Bei Einnahmen von 17,9 Millionen Franken (Vorjahr: 19,2 Millionen) und Ausgaben von 19 Millionen Franken (Vorjahr: 18,6 Millionen) verzeichnet die nationale Stiftung ein Minus von 267'000 Franken. Dank der stabilen langfristigen Finanzierung konnte die Programmarbeit wie geplant umgesetzt werde, wie die Stiftung am Mittwoch mitteilte.
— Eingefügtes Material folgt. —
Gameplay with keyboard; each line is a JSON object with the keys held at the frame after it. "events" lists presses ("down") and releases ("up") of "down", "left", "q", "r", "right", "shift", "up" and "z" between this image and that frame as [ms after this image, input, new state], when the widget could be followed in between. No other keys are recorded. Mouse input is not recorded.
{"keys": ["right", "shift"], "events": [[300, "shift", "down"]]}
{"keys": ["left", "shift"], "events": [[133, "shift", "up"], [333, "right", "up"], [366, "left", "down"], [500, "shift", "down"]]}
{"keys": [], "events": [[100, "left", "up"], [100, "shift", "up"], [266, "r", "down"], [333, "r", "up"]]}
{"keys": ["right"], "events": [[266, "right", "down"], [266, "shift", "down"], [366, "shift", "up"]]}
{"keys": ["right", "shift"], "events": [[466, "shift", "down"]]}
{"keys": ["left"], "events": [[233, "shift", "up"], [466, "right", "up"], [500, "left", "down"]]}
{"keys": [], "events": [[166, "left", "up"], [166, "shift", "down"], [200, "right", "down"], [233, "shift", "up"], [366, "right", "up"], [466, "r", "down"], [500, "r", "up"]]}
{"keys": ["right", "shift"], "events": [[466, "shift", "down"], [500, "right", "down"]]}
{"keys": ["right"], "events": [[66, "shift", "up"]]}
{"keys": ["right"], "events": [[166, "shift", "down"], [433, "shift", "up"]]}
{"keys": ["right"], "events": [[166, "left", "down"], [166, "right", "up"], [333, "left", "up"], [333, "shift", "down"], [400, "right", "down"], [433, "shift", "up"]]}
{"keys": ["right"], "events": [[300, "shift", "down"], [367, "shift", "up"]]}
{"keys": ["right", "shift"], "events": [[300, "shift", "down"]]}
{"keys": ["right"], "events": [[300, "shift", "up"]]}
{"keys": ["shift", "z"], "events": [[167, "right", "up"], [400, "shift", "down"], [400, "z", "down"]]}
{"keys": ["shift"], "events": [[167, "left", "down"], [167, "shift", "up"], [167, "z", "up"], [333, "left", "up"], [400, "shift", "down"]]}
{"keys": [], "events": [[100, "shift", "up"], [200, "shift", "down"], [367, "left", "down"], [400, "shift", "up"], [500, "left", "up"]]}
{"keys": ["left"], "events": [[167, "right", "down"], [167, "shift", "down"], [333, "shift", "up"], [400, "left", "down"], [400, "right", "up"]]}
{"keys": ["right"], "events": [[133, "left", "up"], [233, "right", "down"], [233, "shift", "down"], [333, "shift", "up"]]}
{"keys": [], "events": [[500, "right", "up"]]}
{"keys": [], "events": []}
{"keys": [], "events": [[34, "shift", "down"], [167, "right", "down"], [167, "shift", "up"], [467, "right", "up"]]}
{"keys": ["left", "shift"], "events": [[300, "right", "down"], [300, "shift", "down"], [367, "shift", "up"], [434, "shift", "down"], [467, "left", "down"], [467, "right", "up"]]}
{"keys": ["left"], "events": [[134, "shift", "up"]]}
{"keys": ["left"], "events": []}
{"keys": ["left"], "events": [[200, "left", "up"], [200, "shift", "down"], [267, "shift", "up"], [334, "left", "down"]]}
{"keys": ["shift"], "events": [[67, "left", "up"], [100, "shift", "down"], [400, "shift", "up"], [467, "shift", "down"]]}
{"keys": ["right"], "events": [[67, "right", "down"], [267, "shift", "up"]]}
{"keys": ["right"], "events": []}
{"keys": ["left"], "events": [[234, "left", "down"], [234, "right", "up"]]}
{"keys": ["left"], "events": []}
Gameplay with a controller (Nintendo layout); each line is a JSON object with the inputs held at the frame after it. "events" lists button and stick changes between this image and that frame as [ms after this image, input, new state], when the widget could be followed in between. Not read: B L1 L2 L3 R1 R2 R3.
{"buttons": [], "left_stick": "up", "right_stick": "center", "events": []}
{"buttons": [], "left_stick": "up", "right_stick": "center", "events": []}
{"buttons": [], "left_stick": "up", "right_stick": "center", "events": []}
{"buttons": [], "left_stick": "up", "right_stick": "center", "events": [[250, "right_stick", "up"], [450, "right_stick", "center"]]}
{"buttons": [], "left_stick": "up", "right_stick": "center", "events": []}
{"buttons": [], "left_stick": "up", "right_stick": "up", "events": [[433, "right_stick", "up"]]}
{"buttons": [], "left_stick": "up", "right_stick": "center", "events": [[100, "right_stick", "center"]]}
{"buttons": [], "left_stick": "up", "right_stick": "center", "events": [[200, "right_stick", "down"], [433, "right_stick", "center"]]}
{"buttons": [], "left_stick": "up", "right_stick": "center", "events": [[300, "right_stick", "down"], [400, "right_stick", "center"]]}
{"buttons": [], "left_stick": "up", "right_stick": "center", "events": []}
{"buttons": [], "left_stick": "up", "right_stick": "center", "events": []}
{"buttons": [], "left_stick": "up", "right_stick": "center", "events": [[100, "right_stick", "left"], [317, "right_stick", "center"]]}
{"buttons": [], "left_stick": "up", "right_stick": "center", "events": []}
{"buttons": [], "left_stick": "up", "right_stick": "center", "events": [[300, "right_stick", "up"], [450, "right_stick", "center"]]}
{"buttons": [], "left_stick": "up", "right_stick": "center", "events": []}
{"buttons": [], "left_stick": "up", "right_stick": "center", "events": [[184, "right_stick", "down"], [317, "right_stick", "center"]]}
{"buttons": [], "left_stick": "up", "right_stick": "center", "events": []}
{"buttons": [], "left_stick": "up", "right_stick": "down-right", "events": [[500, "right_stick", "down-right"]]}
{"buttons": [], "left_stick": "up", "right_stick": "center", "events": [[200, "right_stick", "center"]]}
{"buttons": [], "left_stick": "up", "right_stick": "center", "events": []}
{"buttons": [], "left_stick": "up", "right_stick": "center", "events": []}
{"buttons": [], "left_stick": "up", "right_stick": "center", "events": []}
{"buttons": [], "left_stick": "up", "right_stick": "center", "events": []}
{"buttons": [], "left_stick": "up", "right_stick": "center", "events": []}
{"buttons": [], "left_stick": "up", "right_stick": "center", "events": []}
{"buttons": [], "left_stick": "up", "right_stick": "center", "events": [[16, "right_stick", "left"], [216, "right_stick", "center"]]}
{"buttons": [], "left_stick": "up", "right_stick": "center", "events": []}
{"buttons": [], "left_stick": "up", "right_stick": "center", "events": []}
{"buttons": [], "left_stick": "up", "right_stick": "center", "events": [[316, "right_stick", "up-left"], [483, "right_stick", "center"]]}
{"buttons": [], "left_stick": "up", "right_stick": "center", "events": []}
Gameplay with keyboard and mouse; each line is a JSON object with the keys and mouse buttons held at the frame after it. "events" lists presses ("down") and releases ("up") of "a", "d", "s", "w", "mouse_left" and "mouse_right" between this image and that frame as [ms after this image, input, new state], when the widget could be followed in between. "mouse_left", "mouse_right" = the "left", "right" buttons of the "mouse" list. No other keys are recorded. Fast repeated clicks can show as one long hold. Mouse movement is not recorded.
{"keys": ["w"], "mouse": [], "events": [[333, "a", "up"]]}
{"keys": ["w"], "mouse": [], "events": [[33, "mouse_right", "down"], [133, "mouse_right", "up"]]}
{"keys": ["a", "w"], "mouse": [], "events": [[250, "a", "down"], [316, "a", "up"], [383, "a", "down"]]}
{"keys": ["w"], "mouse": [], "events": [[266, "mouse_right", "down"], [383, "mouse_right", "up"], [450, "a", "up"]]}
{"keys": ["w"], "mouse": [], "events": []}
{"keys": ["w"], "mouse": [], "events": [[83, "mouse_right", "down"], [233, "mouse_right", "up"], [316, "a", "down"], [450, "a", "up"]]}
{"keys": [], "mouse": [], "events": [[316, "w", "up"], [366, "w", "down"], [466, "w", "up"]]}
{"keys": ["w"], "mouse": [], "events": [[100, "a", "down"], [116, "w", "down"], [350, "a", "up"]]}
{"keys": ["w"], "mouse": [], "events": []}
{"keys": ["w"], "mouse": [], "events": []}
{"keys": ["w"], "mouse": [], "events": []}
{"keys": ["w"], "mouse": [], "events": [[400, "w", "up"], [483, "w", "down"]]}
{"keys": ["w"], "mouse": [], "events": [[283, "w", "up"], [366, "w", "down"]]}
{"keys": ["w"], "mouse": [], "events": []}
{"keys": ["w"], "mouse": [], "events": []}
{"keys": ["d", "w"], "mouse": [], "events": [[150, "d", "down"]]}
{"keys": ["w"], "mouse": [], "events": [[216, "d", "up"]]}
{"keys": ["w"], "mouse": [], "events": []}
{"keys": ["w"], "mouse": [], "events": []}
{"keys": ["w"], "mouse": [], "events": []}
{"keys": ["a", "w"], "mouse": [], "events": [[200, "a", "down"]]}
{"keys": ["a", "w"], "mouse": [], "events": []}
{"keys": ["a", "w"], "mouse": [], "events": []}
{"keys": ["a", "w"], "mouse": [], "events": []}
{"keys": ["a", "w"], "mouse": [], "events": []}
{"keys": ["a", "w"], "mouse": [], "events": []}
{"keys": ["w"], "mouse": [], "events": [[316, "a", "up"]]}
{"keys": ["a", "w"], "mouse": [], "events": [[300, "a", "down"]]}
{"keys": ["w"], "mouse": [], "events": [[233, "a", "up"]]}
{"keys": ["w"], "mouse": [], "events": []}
So gibt es beispielsweise seit April 2018 in der deutschen Schweiz das neue Angebot Peerchat von Beratung + Hilfe 147. Dabei können Hilfesuchende ihre Fragen per Chat an ausgebildete Jugendliche stellen und sich beim Lösen ihrer Probleme von Gleichaltrigen helfen lassen. In den nächsten Monaten wird dieses Angebot auch auf das Tessin und in die Westschweiz ausgeweitet.

Umstrukturierung geplant

Die nationale Arbeit von Pro Juventute wird durch regionale Organisationen ergänzt. 2018 waren dies 19 meist kantonale, rechtlich unabhängige Pro Juventute Vereine und eine kantonale Pro Juventute Stiftung in Genf.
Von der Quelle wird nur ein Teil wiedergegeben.